*GIVEN EXERCISE 1*
For the Bit-Axon description, state whether each statement agrees with the text, answering yes or no and quoting the deciding words exactly: (a) Bit-Axon is built with PyTorch. (b) The middle eight layers use sliding window attention with a 4K window. (c) The mixture-of-experts design uses top-2 routing across eight experts.
*GIVEN EXERCISE 2*
Take up the Bit-Axon description after its last sentence and continue it.

Bit-Axon

Minimal Bits, Maximal Impulse

Bit-Axon is a 3.2B-parameter hybrid small language model engine built from the ground up for Apple Silicon. It combines Mamba-style state space models, shared-expert mixture-of-experts, and aggressive 4-bit quantization into a single architecture that runs inference on a MacBook Air M4 with 16 GB unified memory. Built with Python and Apple's MLX framework, not PyTorch.

Key Features

Linear complexity: Mamba-style Axon-SSM layers with O(1) memory per token and no KV cache, handling long contexts without the quadratic cost of full attention
Sparse activation: 8-expert shared-expert MoE with top-2 routing, activating only ~1.4B parameters per token while 60% of the model stays idle
Aggressive quantization: NF4 inference, weight-decomposed DoRA fine-tuning, and planned TurboQuant KV cache compression to fit 64K context into under 3 GB

Architecture Overview

Bit-Axon uses a 24-layer sandwich structure where each third of the network serves a distinct role:

Layer  1-8:  ████████████████████ Pure Axon-SSM (Linear, no KV cache)    → Context absorption
Layer  9-16: ████████████████████ SWA + MoE (Attention + Sparse)          → Deep reasoning
Layer 17-24: ████████████████████ SSM + MoE (Linear + Sparse)             → Output synthesis

The first eight layers are pure SSM, absorbing raw context with constant memory. The middle eight add sliding window attention (4K window) alongside MoE for focused reasoning. The final eight drop attention entirely, relying on SSM plus sparse experts for fast output synthesis.

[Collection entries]
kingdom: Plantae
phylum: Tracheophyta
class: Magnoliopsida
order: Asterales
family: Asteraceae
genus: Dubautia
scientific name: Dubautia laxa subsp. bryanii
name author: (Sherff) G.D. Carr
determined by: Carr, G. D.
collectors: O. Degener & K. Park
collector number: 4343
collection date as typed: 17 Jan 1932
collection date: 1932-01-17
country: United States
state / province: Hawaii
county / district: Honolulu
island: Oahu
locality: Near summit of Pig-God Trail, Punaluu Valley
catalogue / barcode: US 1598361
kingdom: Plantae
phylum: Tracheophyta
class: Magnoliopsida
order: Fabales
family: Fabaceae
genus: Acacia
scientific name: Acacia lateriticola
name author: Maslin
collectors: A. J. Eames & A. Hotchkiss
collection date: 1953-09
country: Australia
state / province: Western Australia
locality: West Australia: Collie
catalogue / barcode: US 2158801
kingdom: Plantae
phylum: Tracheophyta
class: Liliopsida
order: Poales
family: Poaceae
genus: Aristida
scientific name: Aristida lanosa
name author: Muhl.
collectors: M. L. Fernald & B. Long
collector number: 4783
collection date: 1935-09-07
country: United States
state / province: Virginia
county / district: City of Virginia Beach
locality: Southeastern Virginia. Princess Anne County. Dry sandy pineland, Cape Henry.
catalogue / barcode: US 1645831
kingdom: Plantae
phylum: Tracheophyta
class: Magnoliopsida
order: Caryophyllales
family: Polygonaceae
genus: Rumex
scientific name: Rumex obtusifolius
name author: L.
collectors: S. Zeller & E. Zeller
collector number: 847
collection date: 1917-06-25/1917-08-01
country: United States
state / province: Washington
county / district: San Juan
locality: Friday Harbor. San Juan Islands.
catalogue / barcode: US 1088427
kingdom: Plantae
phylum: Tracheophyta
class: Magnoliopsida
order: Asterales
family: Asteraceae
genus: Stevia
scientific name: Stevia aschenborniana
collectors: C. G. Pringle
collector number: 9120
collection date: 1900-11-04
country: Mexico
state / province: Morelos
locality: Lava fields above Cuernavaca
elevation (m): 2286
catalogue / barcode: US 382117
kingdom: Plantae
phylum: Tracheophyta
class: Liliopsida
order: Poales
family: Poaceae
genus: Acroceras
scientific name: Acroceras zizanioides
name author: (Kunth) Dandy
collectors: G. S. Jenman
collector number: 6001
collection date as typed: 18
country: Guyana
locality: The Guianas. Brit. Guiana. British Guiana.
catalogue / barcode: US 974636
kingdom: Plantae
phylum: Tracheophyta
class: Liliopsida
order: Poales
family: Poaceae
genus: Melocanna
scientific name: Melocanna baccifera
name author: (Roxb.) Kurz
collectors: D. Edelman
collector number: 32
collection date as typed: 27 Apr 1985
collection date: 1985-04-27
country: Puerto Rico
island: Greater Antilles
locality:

*FINAL RESULT 1*
(a) No: "Built with Python and Apple's MLX framework, not PyTorch."
(b) Yes: "The middle eight add sliding window attention (4K window) alongside MoE for focused reasoning."
(c) Yes: "8-expert shared-expert MoE with top-2 routing"

*FINAL RESULT 2*
Model Configuration

Parameter	Value	Notes
`vocab_size`	32,000	Tokenizer vocabulary
`hidden_dim`	2,560	Model width (d_model)
`num_layers`	24	Total transformer/SSM layers
`num_heads`	32	SWA attention heads
`head_dim`	80	2,560 / 32
`d_source_model`	2,048	Qwen2.5-3B bridge dimension
`ssm_d_state`	16	SSM state vector size
`ssm_d_conv`	4	SSM 1D convolution kernel
`ssm_expand`	3	SSM expansion ratio
`swa_window_size`	4,096	Sliding window attention span
`moe_num_experts`	8	MoE expert count
`moe_top_k`	2	Active experts per token
`moe_intermediate_dim`	4,096	Expert FFN dimension
`moe_shared_expert`	true	Shared expert always active
`max_seq_len`	65,536	Maximum context length
`weight_tying`	true	Embedding and output head shared
`rms_norm_eps`	1e-6	RMSNorm epsilon

Memory Budget

All figures assume a MacBook Air M4 with 16 GB unified memory and roughly 8 GB available for the model.

Configuration	Weight Memory	Inference Memory
FP16 weights	~6,400 MB	N/A (does not fit)
Q4 weights, 4K context	~1,760 MB	~2,500 MB
Q4 weights, 64K context	~1,760 MB	~2,900 MB
QLoRA training (4-bit)	~1,760 MB	~3,200–3,700 MB

Installation

pip install bit-axon

For development, which pulls in pytest and pytest-xdist:

pip install -e ".[dev]"

Requires Python 3.10+ and an Apple Silicon Mac with MLX installed. The mlx and numpy dependencies are declared in the package metadata and install automatically.

Quick Start

CLI

pip install bit-axon
bit-axon download skyoo2003/bit-axon
bit-axon run "Hello, world!"
bit-axon run --chat  # Interactive chat mode

Python API

import mlx.core as mx
from bit_axon import BitAxonConfig, BitAxonModel

config = BitAxonConfig()
model = BitAxonModel(config)

input_ids = mx.array([[1, 42, 100, 200, 500]])
logits, caches = model(input_ids)

print(f"Output shape: {logits.shape}")  # (1, 5, 32000)

The returned caches list contains KV cache objects for SWA layers (9 through 16) and None for SSM-only layers, since SSM layers maintain internal state without external caching.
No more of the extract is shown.